## What to produce
Go through the records and give the number of lines that include "CROSS", with nothing else.

+++ Extracted material +++

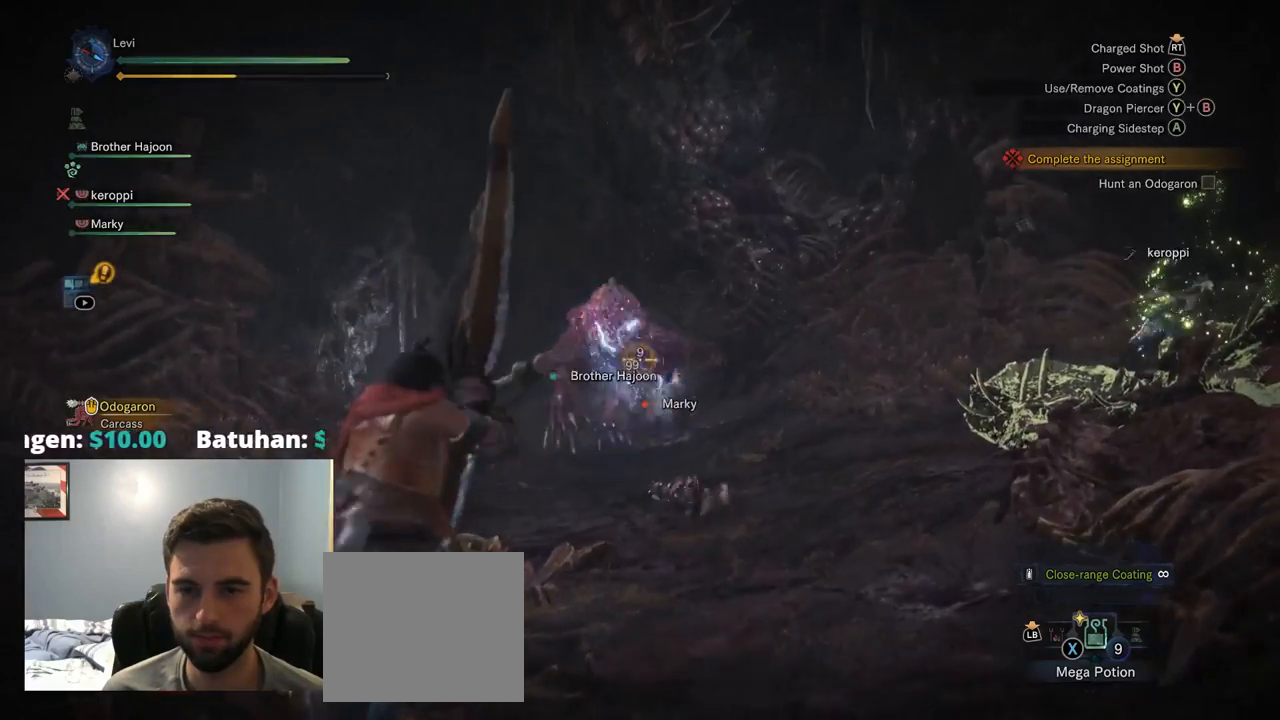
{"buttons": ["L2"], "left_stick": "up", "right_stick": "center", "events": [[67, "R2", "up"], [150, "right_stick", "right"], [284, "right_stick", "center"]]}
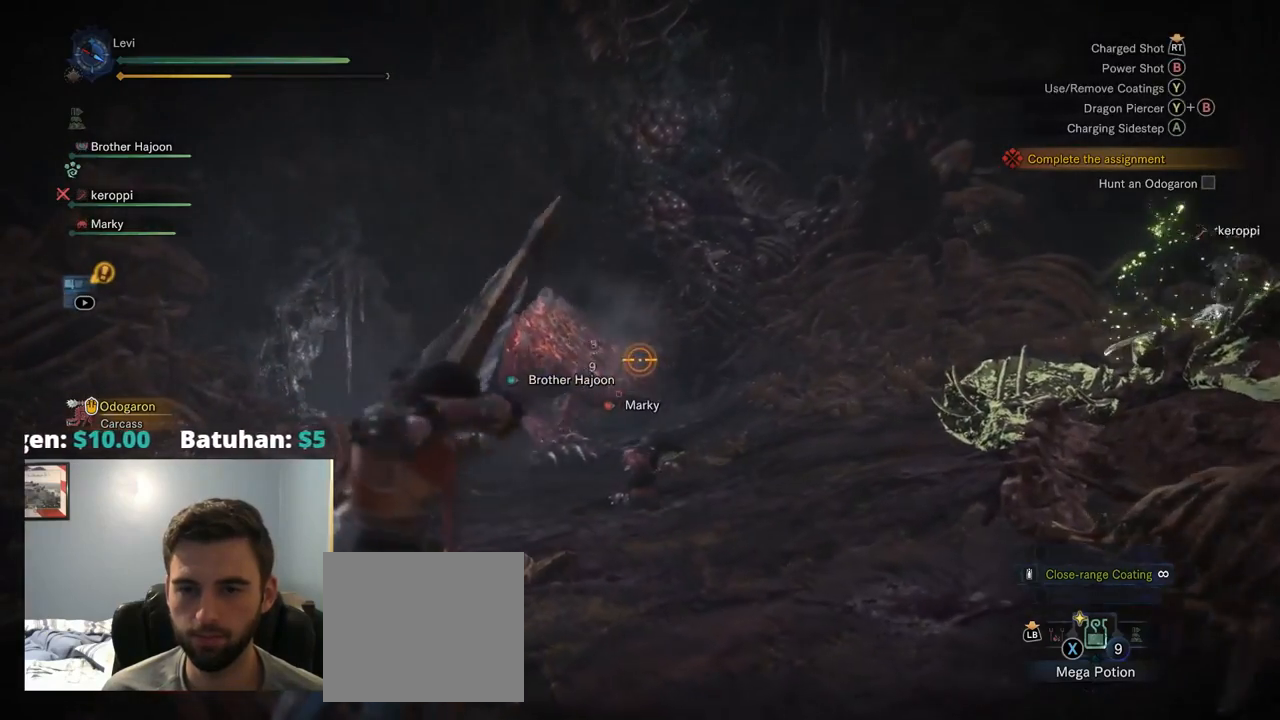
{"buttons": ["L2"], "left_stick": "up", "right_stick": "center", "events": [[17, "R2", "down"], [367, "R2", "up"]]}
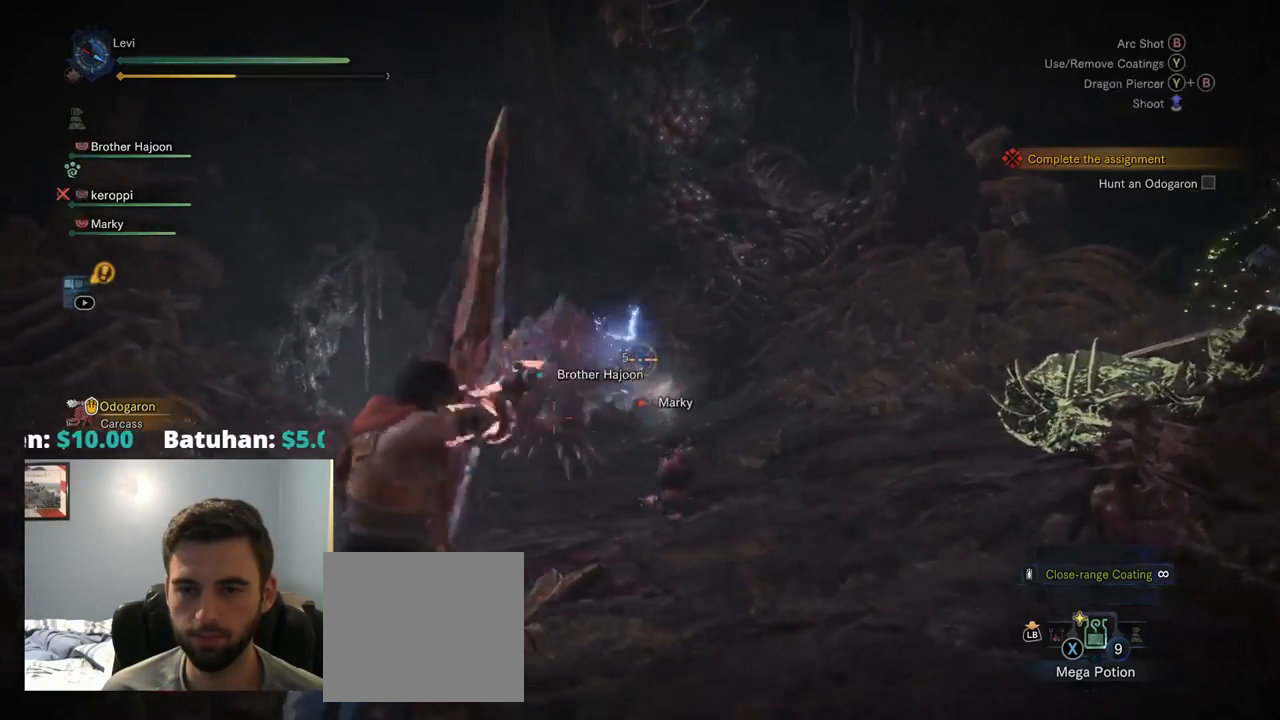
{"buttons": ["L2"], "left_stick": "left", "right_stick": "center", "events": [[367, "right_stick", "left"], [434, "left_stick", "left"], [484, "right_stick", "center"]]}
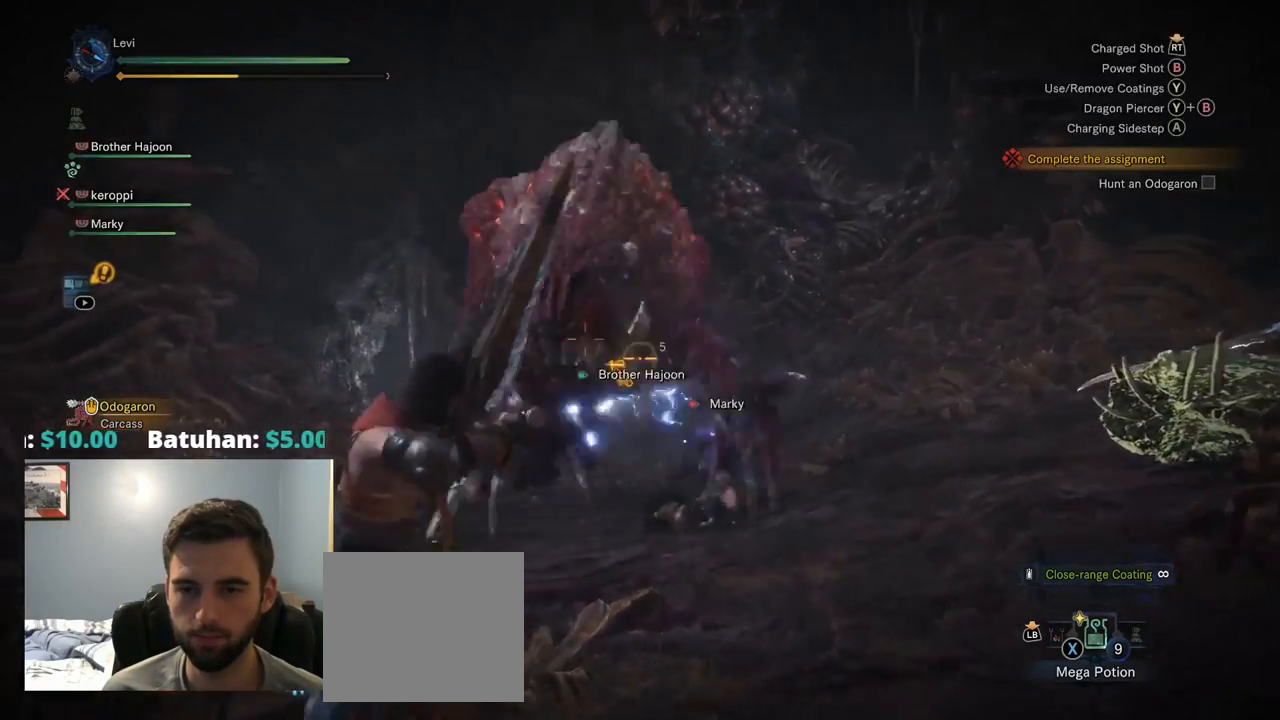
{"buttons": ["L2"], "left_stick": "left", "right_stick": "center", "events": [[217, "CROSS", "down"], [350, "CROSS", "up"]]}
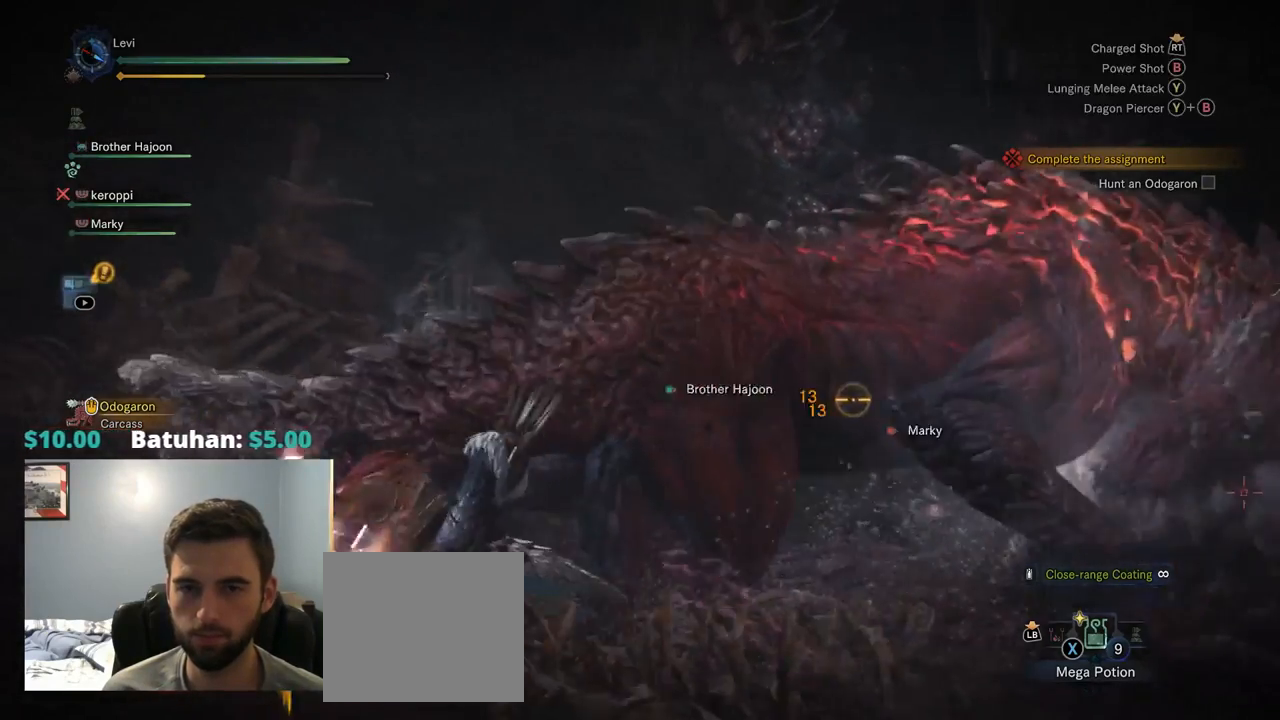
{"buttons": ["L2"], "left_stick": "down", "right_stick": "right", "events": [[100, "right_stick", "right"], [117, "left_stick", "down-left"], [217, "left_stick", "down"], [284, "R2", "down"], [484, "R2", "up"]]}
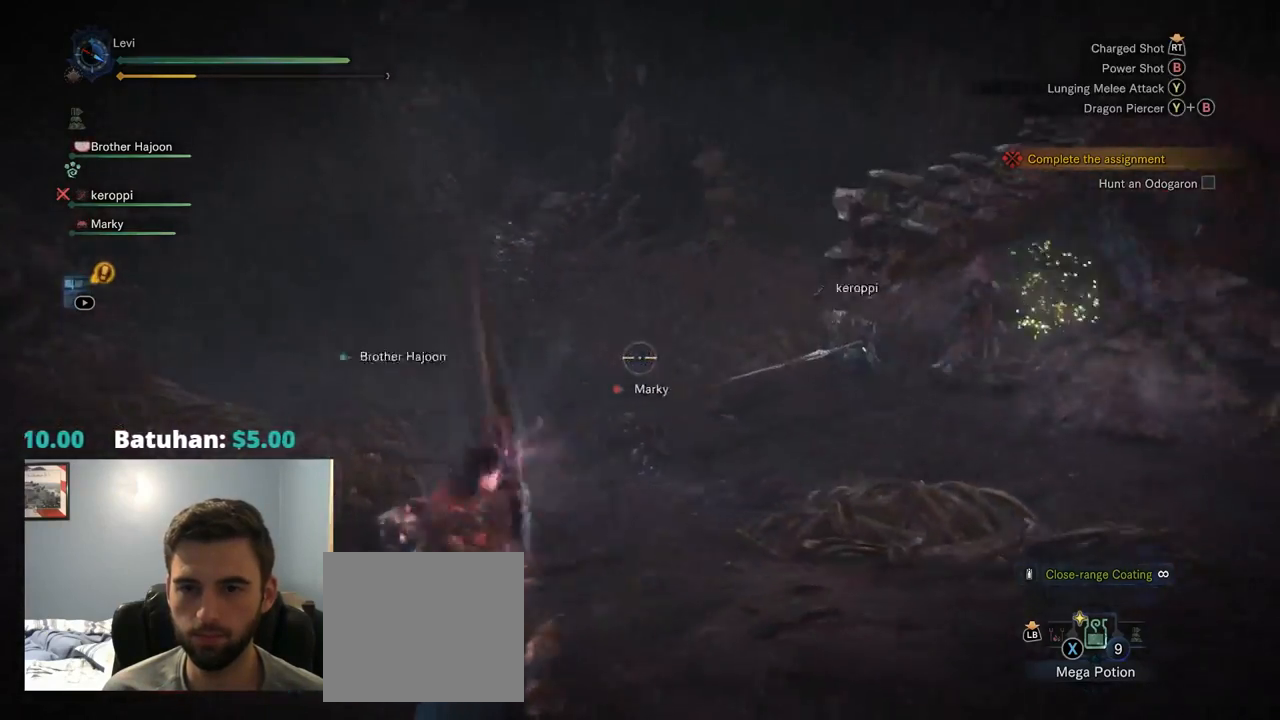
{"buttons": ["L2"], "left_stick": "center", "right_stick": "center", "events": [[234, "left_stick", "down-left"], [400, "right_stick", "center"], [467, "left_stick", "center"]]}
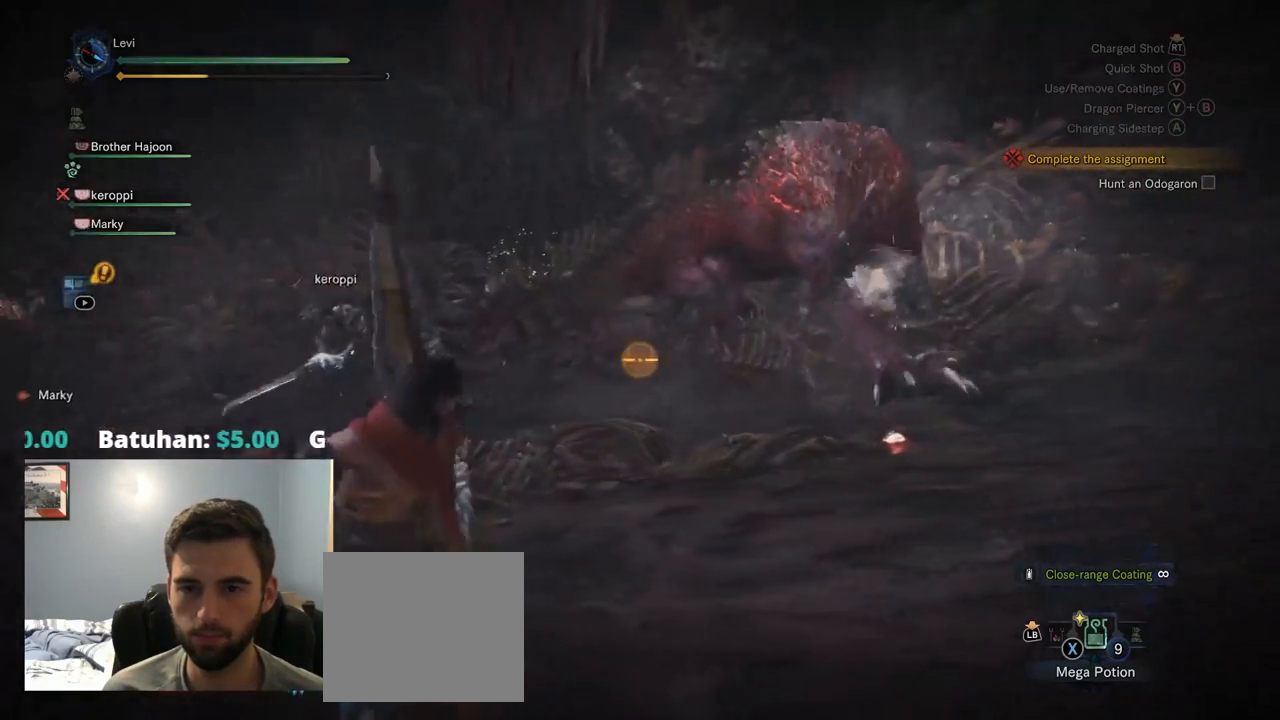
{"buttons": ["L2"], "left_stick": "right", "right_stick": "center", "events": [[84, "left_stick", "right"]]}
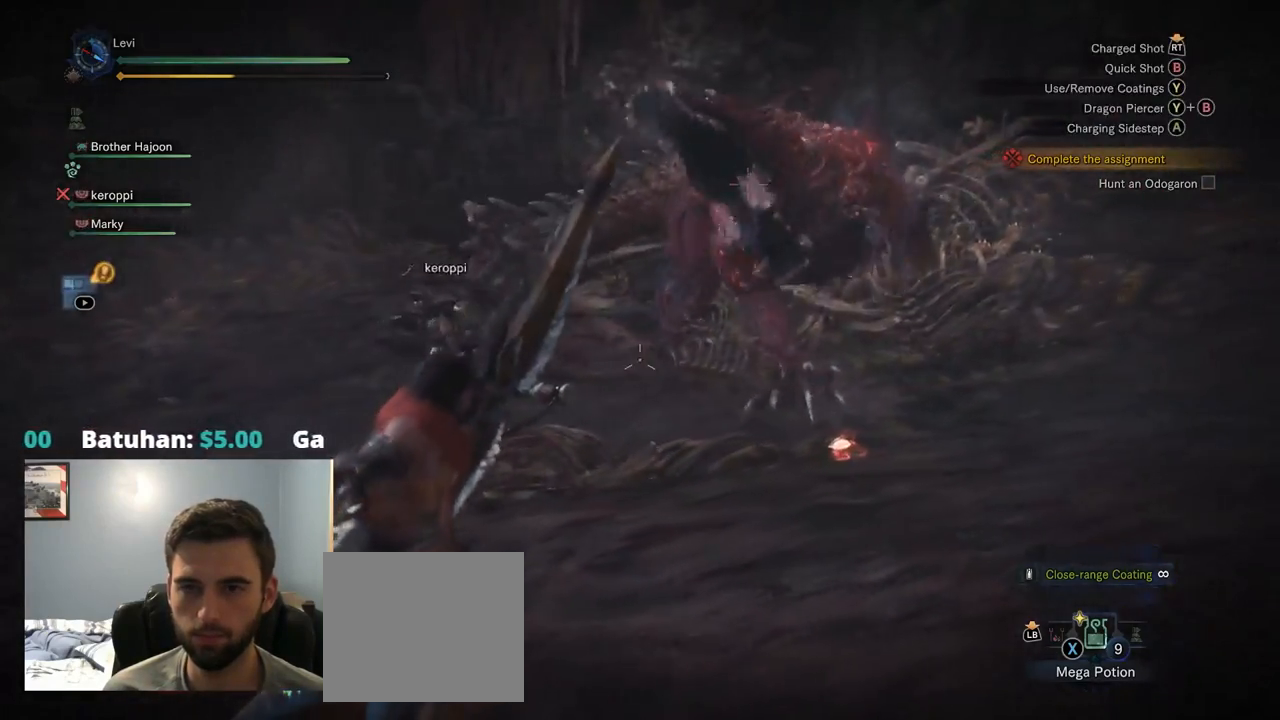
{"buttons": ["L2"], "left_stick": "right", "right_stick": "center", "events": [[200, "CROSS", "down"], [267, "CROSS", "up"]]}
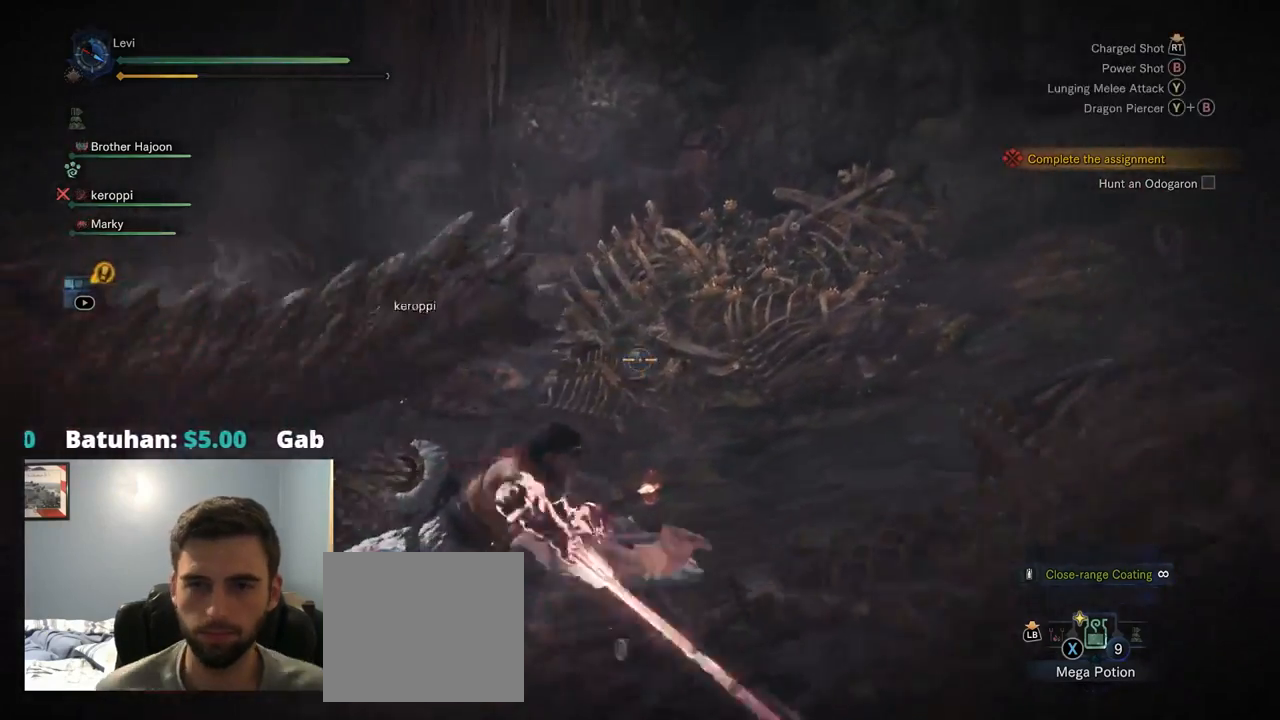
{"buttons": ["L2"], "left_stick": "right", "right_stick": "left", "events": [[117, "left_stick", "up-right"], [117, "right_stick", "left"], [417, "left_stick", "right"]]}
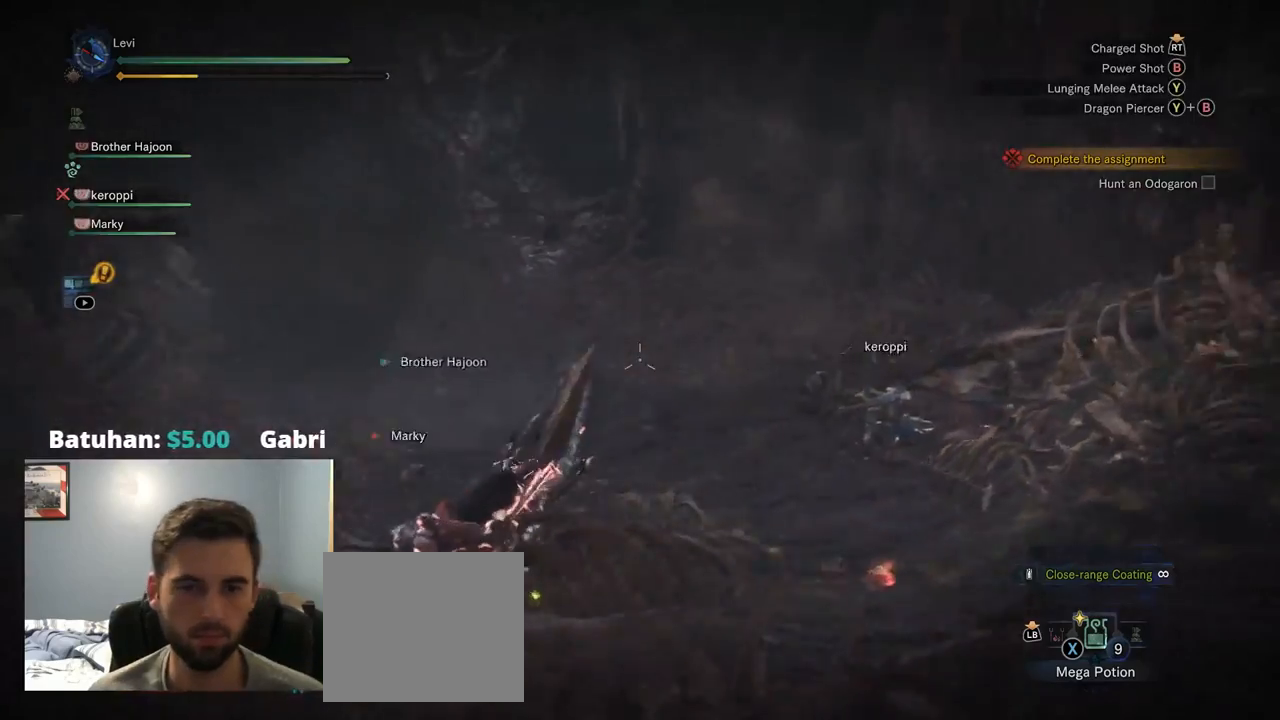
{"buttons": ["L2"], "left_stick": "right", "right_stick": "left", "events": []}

+++

## Answer box
2